Google have acknowledged issues with formal statements such as, “The affected users are able to access Google Drive, but are seeing error messages, high latency, and/or other unexpected behavior.”

Matthew Price, Cloudflare CEO, tweeted: “Aware of major @Cloudflare issues impacting us network-wide. Team is working on getting to the bottom of what’s going on. Will continue to update.”

Facebook tweeted “We’re aware that some people are having trouble uploading or sending images, videos and other files on our apps. We’re sorry for the trouble and are working to get things back to normal as quickly as possible. #facebookdown.”

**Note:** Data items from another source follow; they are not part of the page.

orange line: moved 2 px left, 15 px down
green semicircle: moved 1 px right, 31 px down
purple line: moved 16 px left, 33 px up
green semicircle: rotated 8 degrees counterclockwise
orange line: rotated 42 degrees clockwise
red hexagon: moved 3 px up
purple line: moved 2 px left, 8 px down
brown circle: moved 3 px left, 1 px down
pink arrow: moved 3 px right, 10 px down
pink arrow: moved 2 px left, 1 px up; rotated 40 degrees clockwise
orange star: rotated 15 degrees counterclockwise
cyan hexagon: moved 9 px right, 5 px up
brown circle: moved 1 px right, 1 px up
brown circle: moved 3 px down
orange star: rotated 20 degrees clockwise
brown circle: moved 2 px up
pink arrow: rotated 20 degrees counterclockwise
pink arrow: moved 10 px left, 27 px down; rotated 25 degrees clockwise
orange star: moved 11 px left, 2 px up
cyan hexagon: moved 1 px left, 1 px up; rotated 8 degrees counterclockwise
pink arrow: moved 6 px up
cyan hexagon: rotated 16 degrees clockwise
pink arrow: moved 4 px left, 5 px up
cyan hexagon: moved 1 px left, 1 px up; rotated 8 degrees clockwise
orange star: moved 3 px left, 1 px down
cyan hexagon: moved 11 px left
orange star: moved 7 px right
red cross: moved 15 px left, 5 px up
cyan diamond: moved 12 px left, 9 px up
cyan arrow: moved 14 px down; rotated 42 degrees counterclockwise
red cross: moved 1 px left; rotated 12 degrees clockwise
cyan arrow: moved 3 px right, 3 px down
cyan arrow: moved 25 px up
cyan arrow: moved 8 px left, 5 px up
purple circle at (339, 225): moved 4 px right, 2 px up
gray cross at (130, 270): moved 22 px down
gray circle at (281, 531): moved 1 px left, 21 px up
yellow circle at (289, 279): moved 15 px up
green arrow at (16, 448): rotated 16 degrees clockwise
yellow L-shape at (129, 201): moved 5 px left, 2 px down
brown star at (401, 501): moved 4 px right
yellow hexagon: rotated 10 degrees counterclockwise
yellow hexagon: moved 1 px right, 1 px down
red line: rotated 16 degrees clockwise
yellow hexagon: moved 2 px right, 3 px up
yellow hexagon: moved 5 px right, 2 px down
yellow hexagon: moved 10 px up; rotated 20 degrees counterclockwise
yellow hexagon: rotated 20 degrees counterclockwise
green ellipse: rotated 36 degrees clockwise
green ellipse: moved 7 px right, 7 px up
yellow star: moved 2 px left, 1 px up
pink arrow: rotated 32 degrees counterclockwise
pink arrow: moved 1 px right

After the Gmail and Google drive outage in May, Google wrote on their App Status Dashboard “The problem with Gmail should be resolved. We apologize for the inconvenience and thank you for your patience and continued support. Please rest assured that system reliability is a top priority at Google, and we are making continuous improvements to make our systems better.”

No matter how services decide to respond or react to outages, the follow-up cannot be forgotten. The service needs to allay fears and be as transparent as possible. What was the cause and how was it corrected? How will it be avoided in future?

It’s important for us all to be prepared, not only with contingency plans that manage the issue but also social strategies to manage the communication with your clients. How would you respond to your users in the case of an unpredicted break in service? Whatever words you actually choose, honesty and integrity will always be appreciated by your clients.